Milá
Los buenos presentadores de televisión necesitan un punto de exhibicionismo. El público ha de notar que al presentador le gusta estar ahí, mostrándose. Con el tiempo, el presentador se envicia: necesita la cámara y goza con ella. En ese vicio habrá grados de dependencia, supongo. No sé cuánta dependencia habrá desarrollado Mercedes Milá, pero jamás he visto a nadie que goce de la cámara con tanta intensidad.

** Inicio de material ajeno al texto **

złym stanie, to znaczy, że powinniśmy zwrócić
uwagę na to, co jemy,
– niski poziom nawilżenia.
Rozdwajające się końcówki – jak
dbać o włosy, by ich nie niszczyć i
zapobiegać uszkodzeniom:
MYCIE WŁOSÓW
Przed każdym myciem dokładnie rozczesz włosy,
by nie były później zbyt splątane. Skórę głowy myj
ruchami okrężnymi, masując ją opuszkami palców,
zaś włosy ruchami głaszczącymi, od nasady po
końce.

(En otras circunstancias, ahora estaría ya elucubrando sobre cuestiones como la cámara, el exhibicionismo, el "voyeurismo" y el sexo. Pero acabo de ver en la portada de un suplemento dominical, bajo el titular ¿Por qué tenemos que sexualizarlo todo?, una fotografía de Alfredo Urdaci disfrazado de Tintín y maquillado como una fallera de Lladró. La impresión ha sido tremenda. Temo que la palabra "sexo" me recordará para siempre a Urdaci. A cambio de mi trauma, ustedes se ahorran un párrafo superfluo de psicología cutre y sexología barata).
A estas alturas, pocos se atreverán a discutir que el éxito de Gran Hermano, después de 10 temporadas, se basa en Mercedes Milá. El formato es ingenioso, puede utilizarse como plato principal o como condimento de otros programas (y eso ha salvado más de una campaña a Telecinco), juega con el esquema exhibicionistas-mirones que está en el fundamento del espectáculo televisivo y permite una casi ilimitada (aunque falsa) dramatización. En 10 años, sin embargo, Gran Hermano se habría desgastado profundamente de no ser por Milá.
No es necesario que diga que Gran Hermano me parece una chorrada. ¿Y qué? A mí me encanta el fútbol, que, en esencia, es también una chorrada. Sí, Gran Hermano contiene altas dosis de basura, pero Milá, con sus excesos y su goce, la transforma en farsa. Gran Hermano es eso tan asqueroso y entretenido que llamamos televisión.
Lo fundamental, insisto, es lo bien que se lo pasa Milá ante una cámara. Esta señora ha elegido bien su profesión. Con Mariano Rajoy, la impresión es la contraria.